Я покраснела, мне стало неприятно и еще более неловко.

— Так все дело лишь в том, что ты боялся за ребенка? Ты не хотел бы…

Я повернулась к нему, а он все еще сидел спиной ко мне. На нем была старая, неброская рубашка. Он напоминал мне обнищавшего, но еще не потерявшего достоинство и тонкий ум в кабаках профессора. Я поднялась и прошла к окну, в большей степени для того, чтобы посмотреть на Аэция. Его лицо казалось утонченным, а глазам мягкая темнота придала остроту живого ума, резкость, которой так не хватало его взгляду. Как странно, подумала я, он лгал мне все это время, не идеология привела его к власти, не желание. Фантазия о том, что он один знает тайну мира и один может всех спасти.
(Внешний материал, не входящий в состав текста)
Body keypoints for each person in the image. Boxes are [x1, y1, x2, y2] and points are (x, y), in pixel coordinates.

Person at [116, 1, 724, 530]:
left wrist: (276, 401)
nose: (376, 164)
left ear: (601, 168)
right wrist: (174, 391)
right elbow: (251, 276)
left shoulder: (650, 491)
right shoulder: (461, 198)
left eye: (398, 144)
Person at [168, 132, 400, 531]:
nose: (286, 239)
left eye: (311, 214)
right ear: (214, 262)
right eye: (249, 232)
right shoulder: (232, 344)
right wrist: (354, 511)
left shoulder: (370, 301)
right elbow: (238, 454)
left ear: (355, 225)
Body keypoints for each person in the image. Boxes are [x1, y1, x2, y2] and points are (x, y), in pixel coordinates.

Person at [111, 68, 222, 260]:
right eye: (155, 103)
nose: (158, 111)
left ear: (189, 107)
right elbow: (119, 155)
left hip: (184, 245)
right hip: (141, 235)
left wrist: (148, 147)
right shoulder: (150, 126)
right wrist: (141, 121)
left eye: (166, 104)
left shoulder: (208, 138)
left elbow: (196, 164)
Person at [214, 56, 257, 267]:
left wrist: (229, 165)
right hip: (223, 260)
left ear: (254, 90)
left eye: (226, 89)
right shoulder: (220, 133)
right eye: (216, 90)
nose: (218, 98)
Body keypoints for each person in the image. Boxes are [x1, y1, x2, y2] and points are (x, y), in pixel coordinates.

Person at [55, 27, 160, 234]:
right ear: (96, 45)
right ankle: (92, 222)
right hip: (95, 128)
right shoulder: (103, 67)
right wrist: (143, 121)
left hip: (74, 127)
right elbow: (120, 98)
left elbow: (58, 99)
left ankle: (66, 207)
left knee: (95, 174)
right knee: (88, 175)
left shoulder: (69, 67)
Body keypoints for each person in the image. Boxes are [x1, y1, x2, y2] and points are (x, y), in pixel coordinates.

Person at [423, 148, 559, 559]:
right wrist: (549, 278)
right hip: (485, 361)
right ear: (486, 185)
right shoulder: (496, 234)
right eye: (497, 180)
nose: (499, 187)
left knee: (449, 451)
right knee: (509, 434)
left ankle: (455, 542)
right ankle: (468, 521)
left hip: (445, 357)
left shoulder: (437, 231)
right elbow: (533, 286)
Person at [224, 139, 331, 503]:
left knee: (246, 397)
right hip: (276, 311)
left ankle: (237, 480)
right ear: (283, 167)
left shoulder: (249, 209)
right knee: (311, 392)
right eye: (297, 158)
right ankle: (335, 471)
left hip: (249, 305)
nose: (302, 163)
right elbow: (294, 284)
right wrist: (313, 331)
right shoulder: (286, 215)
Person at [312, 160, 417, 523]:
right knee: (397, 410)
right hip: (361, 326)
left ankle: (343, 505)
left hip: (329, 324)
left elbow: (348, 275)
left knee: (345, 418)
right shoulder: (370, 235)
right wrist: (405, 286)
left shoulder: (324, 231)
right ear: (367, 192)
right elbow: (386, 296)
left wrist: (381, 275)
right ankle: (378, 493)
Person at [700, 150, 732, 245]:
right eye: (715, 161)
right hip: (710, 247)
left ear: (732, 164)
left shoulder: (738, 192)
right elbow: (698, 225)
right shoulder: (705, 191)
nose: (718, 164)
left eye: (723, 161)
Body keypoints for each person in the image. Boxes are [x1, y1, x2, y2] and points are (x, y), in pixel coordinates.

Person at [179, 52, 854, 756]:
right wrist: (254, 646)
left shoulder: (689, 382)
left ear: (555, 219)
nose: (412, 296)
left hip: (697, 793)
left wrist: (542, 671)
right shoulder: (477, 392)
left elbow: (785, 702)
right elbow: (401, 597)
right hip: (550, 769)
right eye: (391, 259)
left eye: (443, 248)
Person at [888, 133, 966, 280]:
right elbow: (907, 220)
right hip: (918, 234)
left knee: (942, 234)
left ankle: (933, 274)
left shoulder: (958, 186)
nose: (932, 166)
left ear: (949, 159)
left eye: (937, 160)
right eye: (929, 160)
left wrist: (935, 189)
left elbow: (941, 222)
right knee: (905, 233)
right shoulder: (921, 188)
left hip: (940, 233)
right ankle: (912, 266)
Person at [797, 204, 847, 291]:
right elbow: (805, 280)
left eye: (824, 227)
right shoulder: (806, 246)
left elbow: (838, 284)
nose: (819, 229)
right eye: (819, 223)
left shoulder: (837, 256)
Аэций вел собственную войну, войну с реальностью. Какой нелепый, абсолютно сумасшедший человек, неудержимо жалкий в своем геройстве. И как мне хотелось, чтобы он испытал какие-то чувства, потому что в противном случае я ощутила бы себя вещью снова.

— Я хотел, — сказал он. — Ты принадлежишь к совершенному незнакомому мне миру. Ты другая. Любопытство и влечение тоже сходны в своей основе.

Я тихо засмеялась. Аэций казался очень сосредоточенным. Ему хотелось ответить мне, словно я задавала вопрос научный, словно просила что-то посчитать, и он с глубоким и спокойным вниманием смотрел на собственные чувства, распределял их, классифицировал. Это показалось мне очень трогательным.

Он вдруг поднял на меня взгляд, светлый и смешливый, мальчишеский.

— Ты совершенно ничего не боишься? — спросил он. — Ты такая отважная?

— Я глупая, — ответила я. — Даже думать об этом не могу. К сожалению, императорская кровь не панацея от житейского идиотизма.

— Да, — сказал он. — Например, я тоже совершенно не боюсь. Но моя кровь располагает к идиотизму разной степени тяжести.

Мы засмеялись, тихо-тихо, так что сами друг друга едва слышали. И это был первый раз, когда мы смеялись вместе, над одним и тем же. Над тем, как абсурдно было обсуждать наши глупые, ничего не значащие отношения, когда совсем рядом были опасные люди, чьи цели были загадочны, а мотивы неизвестны.

Он встал, сказал:

— Я бы посоветовал нам с тобой выбираться отсюда, если бы был кем-то адекватнее самого себя.

— А что делать с ними? — спросила я.

— Ты сказала так, словно это твои нашкодившие домашние животные.

Он не ответил на вопрос, а я не спросила снова. В конце концов, все было довольно ясным. Аэций подошел к балконной двери и прежде, чем он коснулся ручки, я спросила:

— Как ты мог причинить мне столько боли и оказаться таким хорошим человеком?

Он посмотрел на меня очень серьезно, кажется, я никогда не видела его настолько сосредоточенным, еще больше, чем обычно.

— Потому, что я не хороший человек. Я обычный человек из плоти и крови. Я делал чудовищные вещи и делал чудесные. Вы, принцепсы, выдумали, что все можно поделить лишь на две части.

Он замолчал, затем мотнул головой — нелепо, растерянно.

— Но я жалею о том, что причинил тебе.

Он склонился ко мне и коснулся губами моей щеки. Я нахмурилась, но не успела ничего сказать. Он открыл дверь на балкон, но внутрь не хлынул сочный морской воздух. Меня это взволновало на каком-то физическом, довербальном уровне. Нечто в законах мира нарушилось, исказилось, и теперь, казалось, все вокруг неправильное и тревожащее. Ветер колыхал сад, но я не почувствовала его. Мы тихо вышли на балкон, и все, что было за ним показалось мне плоской картинкой, декорацией в школьном театре. Все было лишено глубины.